Allí aprendió de primera mano la frustración constante y la ineficiencia que definían el modelo tradicional de “integradores de sistemas”, en el que ese tipo de proyectos se tercerizaban en gran medida a firmas de consultoría como Accenture, Deloitte y Ernst & Young. Vio cómo proyectos de varios años quedaban marcados por retrasos y por consultores que pedían unos cuantos millones de dólares adicionales cada par de meses cuando un proyecto, inevitablemente, se salía de curso. Incluso había un chiste en la industria para eso: “cada socio de Accenture tiene un yate, al que llama ‘orden de cambio’”.
“Existía esta frustración constante de: ‘¿Cómo es que no podemos hacer esto internamente? ¿Por qué no tenemos la capacidad de hacerlo nosotros mismos? ¿Dónde está la brecha de experiencia? ¿Dónde está la brecha de mano de obra?’”, dijo Nagrecha.
Después de comenzar la universidad a los 13 años, obtener un doctorado en sistemas de IA a los 20 y trabajar durante periodos como investigador de IA en Meta y Netflix, Nagrecha fundó Tessera Labs, una startup que busca usar agentes de IA para automatizar el trabajo pesado de TI empresarial: ese tipo de migraciones de sistemas complejas y desordenadas que tradicionalmente han requerido grupos de consultores, millones de dólares en cheques por “órdenes de cambio” y años de complicaciones.
Tessera Labs salió recientemente del modo sigiloso con una Serie A de US$60 millones liderada por Andreessen Horowitz, que valoró la startup en US$320 millones. Foundation Capital, Myriad Venture Partners y Osage University Partners también participaron en la ronda. La compañía trabaja directamente con el gigante farmacéutico Merck y con Xerox, y está en pruebas con algunas otras empresas de la lista Fortune 500, dijo Nagrecha.
La transformación empresarial difícilmente es el sector que más titulares genera, pero es un mercado “enorme pero poco visible”, dijo Seema Amble, la socia de Andreessen Horowitz que lideró la ronda de Tessera Labs.

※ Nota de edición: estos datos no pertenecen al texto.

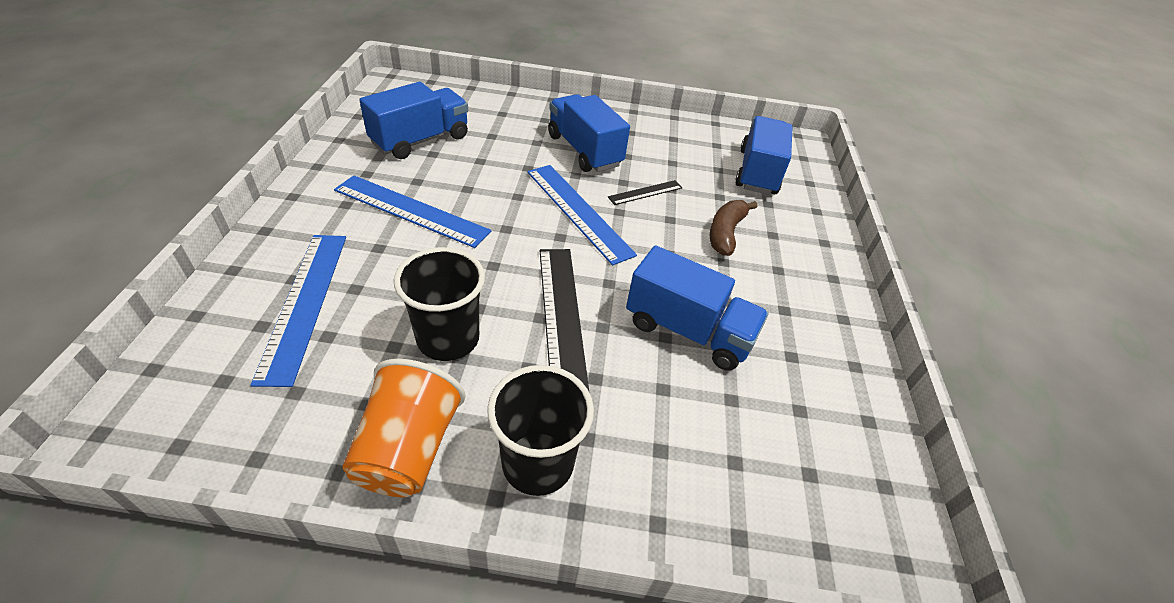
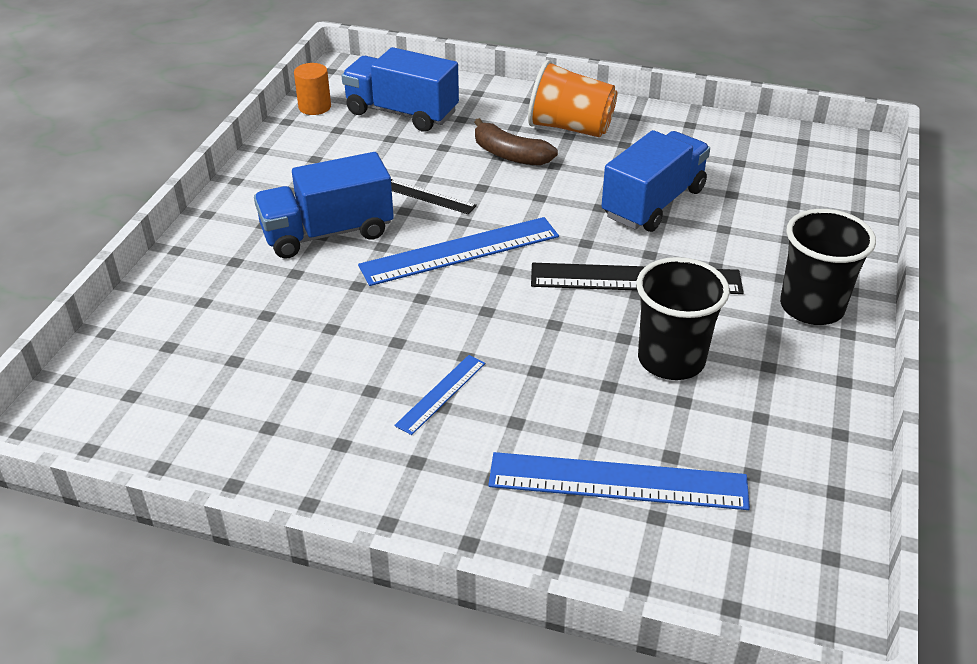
camera: 75 degrees left, 5 degrees down
(408, 449) = (809, 386): orange cup -> orange cup (570, 128)
(411, 211) = (441, 394): blue ruler -> blue ruler, size x0.52
(420, 140) = (261, 388): blue truck -> none
(645, 192) = (429, 196): black ruler -> black ruler turned 45 degrees counterclockwise
(741, 132) = (314, 107): none -> orange cylinder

“Esto es algo de lo que todos los CIO se quejan y que odian, pero nadie en el mundo exterior sabe que es algo en lo que las compañías gastan mucho dinero”, dijo Amble.
Según una investigación de Arthur D. Little, el gasto mediano en TI de las compañías de telecomunicaciones equivale al 4,6% de sus ingresos. De ese presupuesto, un asombroso 60% a 70% es consumido por “servicios” externos dirigidos por humanos para manejar mantenimiento, actualizaciones y migraciones, dijo Nagrecha. Gartner estimó ese mercado en casi US$1,4 billones en 2024.
Al reemplazar un “modelo manual, basado en humanos” por lo que él llama “trabajo digital”, Nagrecha cree que Tessera Labs puede reducir esos contratos de servicios de nueve cifras en un orden de magnitud.
Tessera Labs despliega agentes autónomos de IA entrenados para manejar la complejidad de extremo a extremo de las transformaciones de ERP, desde mapear procesos de negocio complejos hasta automatizar la reconfiguración de código para actualizaciones masivas de sistemas. En lugar de 500 consultores, dice, Tessera puede hacer el trabajo con cinco y puede reducir ciclos de codificación de 10 meses a cuestión de semanas.
“Las cifras de ahorro son grandes”, dijo. “Hemos visto que las grandes empresas están ahorrando más de US$100 millones al año”.